Meglio, quindi, utilizzare il rimedio che lo stesso Spilotro ha indicato: aprire gli scarichi di fondo delle dighe lucane. E’ una misura realisticamente attuabile? Fino ad ora, a quanto pare, non se ne è parlato abbastanza, ma di sicuro l’argomento potrebbe far discutere e, probabilmente, non piacere a più di qualcuno. Il problema, però, esiste e va affrontato, altrimenti la Basilicata rischia di rimanere con poca acqua e le coste sempre più erose. 
L’erosione è un problema che attanaglia quasi esclusivamente la costa jonica della Basilicata, mentre non riguarda quella tirrenica della nostra regione. Come mai? Ce lo ha spiegato il professore Giuseppe Spilotro, come sempre preciso e puntuale nelle sue discettazioni. 
“Il contesto geologico e geomorfologico della costa tirrenica della Basilicata - ha spiegato Spilotro - è totalmente diverso da quello della costa jonica. In prevalenza, infatti, si tratta di coste rocciose con piccole baie protette, che non evidenziano problemi particolari”. 
Ma basta spostarsi poco più a Sud, per tornare all’erosione? 

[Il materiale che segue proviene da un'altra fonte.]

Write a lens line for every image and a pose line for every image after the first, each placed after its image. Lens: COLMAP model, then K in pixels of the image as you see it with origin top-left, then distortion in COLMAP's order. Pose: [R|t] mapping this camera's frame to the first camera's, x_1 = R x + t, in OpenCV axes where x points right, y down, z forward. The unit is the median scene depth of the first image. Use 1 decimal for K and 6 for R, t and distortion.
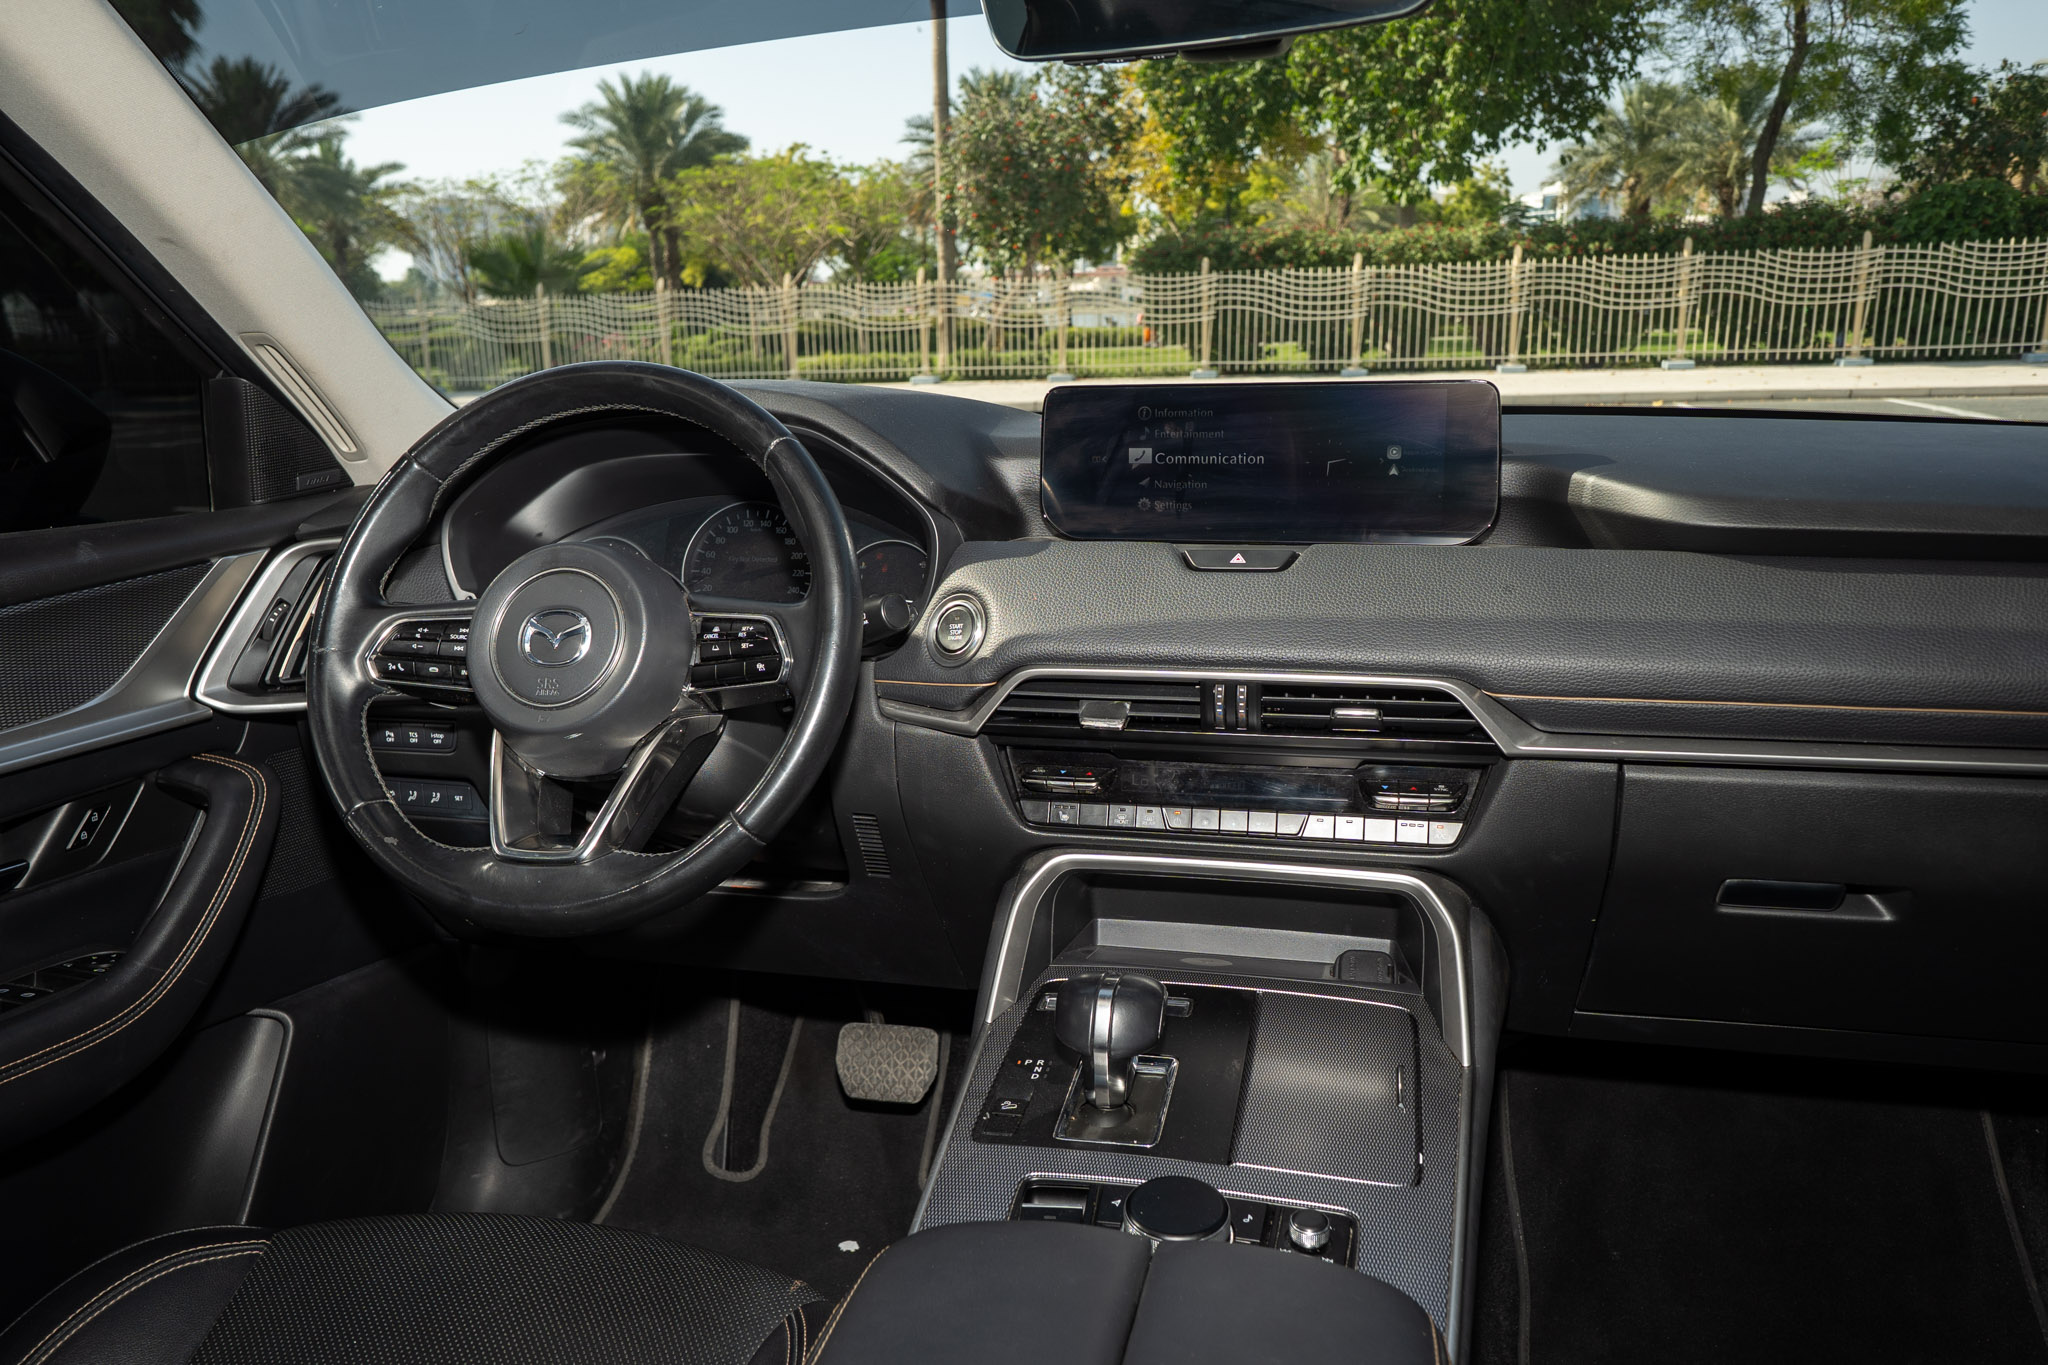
lens RADIAL K [[1532.2, 0, 1009.6], [0, 1532.2, 671.8], [0, 0, 1]] dist [0.018287, 0.014899]
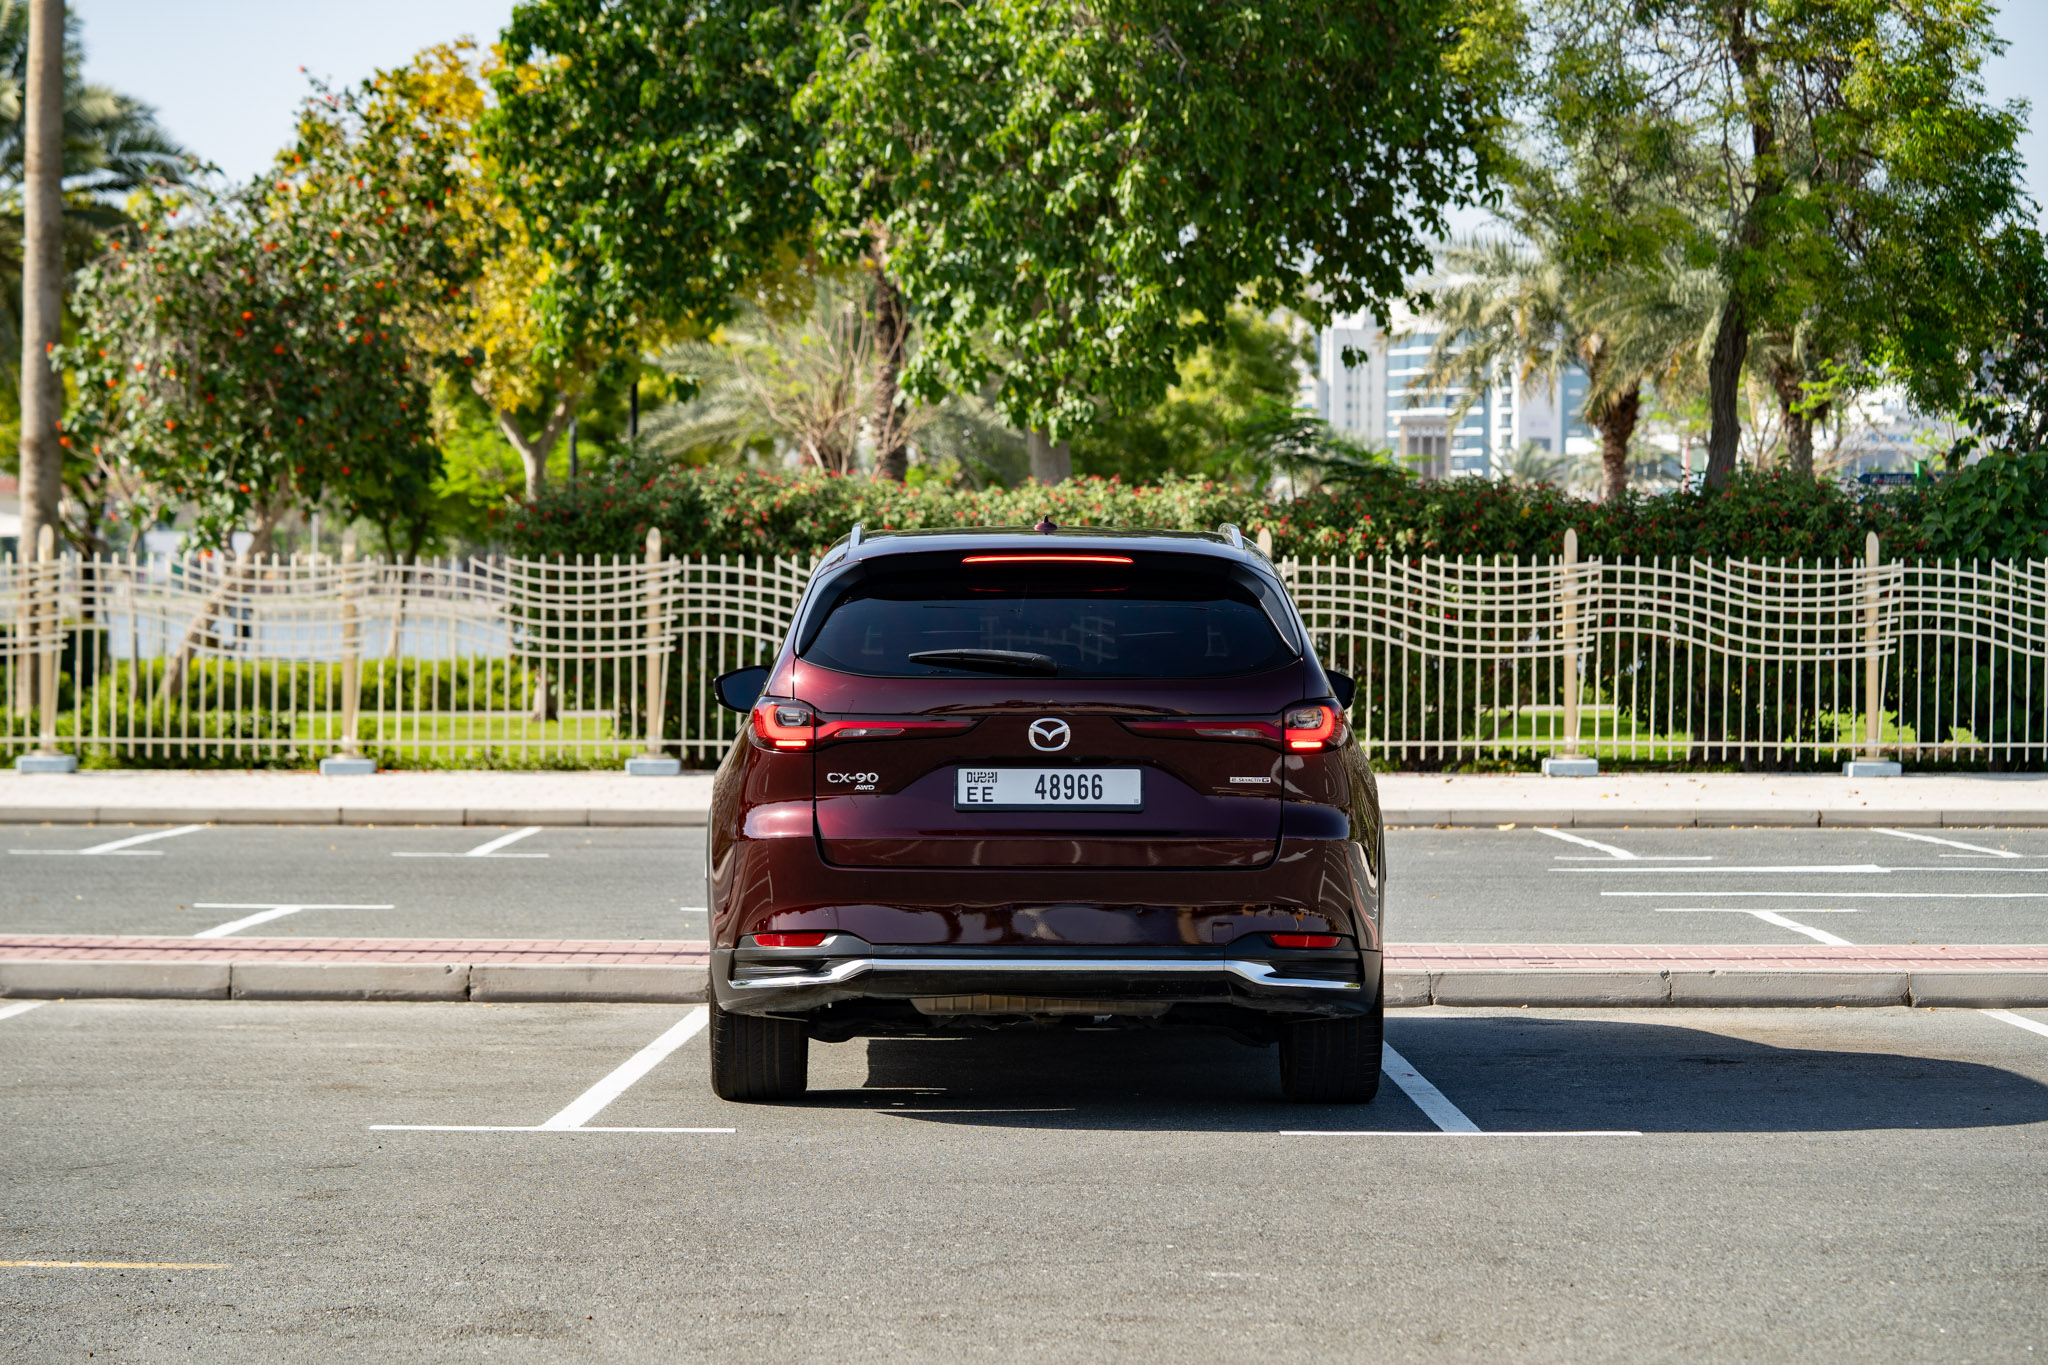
lens RADIAL K [[5329.9, 0, 1012.0], [0, 5329.9, 681.6], [0, 0, 1]] dist [-0.155384, 0.000000]
pose [[0.970551, 0.026806, 0.239399, -0.164499], [0.025840, 0.976471, -0.214094, 0.141245], [-0.239505, 0.213975, 0.947023, -0.612881]]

“Problemi molto seri, invece, sono stati segnalati nel tratto immediatamente a sud, quello della cosiddetta foce Noce, in pratica verso Praia a Mare, in provincia di Cosenza. In questo tratto, alimentato dal trasporto solido del fiume Noce, infatti, una serie di sistemazioni sul fiume, mi riferisco alle cosiddette briglie), ha provocato danni fortissimi alla linea di costa ed all’urbanizzazione, forse selvaggia, che era stata fatta. Su questo – ha concluso il già docente dell’Università della Basilicata - è un lavoro pubblicato che documenta il tutto”.